In 1990 a conference was held in Manhattan, Kansas, on number theory and harmonic analysis, featuring a series of 10 lectures by H. L. Montgomery. This volume is an expanded version of these lectures. It is not a textbook and it does not aim at completeness; ten exciting subjects are selected, in which active research is going on, there are plenty of open problems and advance can be expected. These subjects are treated rather comprehensively, starting from classical results.
Five of the ten chapters deal with classical topics that have their standard textbooks and monographs. These short surveys do not replace them, but the reader gets an excellent introduction, and even the expert can profit from the newest results and unexpected connections with other fields.
Chapter 1: Uniform distribution. This includes Weyl’s criterion, the Erdős-Turán bound on the discrepancy, Vaaler’s and Selberg’s polynomials.
Chapters 3 and 4: Exponential sums. Weyl’s, van der Corput’s and Vinogradov’s methods for estimating exponential sums are explained. The present state of our knowledge of exponent pairs is related.
Ch. 5: An introduction to Turán’s method. This consists in showing that certain power sums cannot be ‘too small’, complementing the upper estimates treated in the previous chapters.
Ch. 6: Irregularities of distribution. This complements Ch. 1; here lower bounds are sought for various kinds of discrepancy.

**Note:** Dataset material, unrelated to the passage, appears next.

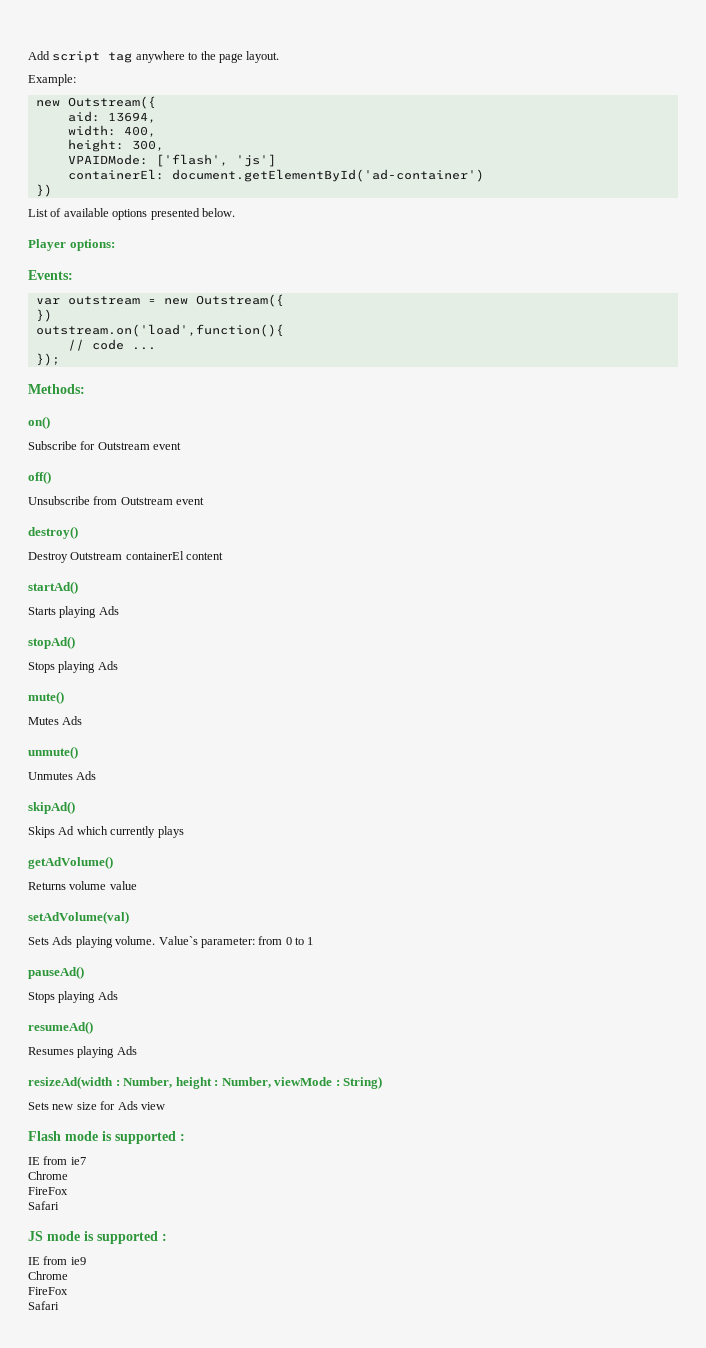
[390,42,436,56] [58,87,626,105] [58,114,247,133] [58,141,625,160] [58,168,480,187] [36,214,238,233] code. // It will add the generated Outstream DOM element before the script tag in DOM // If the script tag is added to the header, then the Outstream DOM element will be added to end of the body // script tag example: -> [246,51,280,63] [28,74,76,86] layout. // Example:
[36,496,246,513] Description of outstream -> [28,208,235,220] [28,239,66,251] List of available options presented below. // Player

Ch. 9: Zeros of \(L\)-functions, is also a classical subject but it is treated from a nonstandard point of view. We do not learn much about zero-free regions and their applications to the distribution of primes; the attention is focused instead on the hypothetical situation “what happens if there is a root somewhere”. One zero of the zeta function near to the line \(\text{Re }z = 1\) induces the existence of others; and also the existence of a real root of an \(L\)-function implies the absence of others from a certain region (Deuring-Heilbronn phenomenon).
The four remaining chapters are devoted to “minor” but exciting subjects.
Ch. 2: Van der Corput sets. These are sets \(H\) with the property that the uniform distribution of \((u_{n + h} - u_ n)\) modulo 1 for all \(h \in H\) implies the u.d. of \(u_ n\). This is connected with the existence of positive trigonometric polynomials with prescribed exponents, the difference-intersective property, and the distribution of \(\alpha h\) (\(h \in H\)) modulo 1 for irrational \(\alpha\).
Ch. 7: Mean and large values of Dirichlet polynomials. This includes an approximate Parseval formula for Dirichlet polynomials on intervals, various estimates for moments, connections with norms of certain operators, Hilbert’s inequality.
Ch. 8: Distribution of reduced residue classes in short intervals. This is a substitute for the study of consecutive primes, where our knowledge is minimal. A probabilistic model is built and some fundamental properties are established with elementary and Fourier methods.
Ch. 10: Small polynomials with integral coefficients. It was observed by Gelfond, rediscovered and generalized by Nair, that a polynomial of degree \(N\) with integral coefficients which is small on \([0,1]\) can yield a bound for \(\pi(N)\). Chebyshev’s bounds can be proved in this way, but, as Gorshkov established, the prime number theorem cannot.
The text is complete with historical remarks, ample references, and a collection of problems from the conference.
The book is a masterpiece of exposition and can be highly recommended to anybody interested in the connections of analysis and number theory.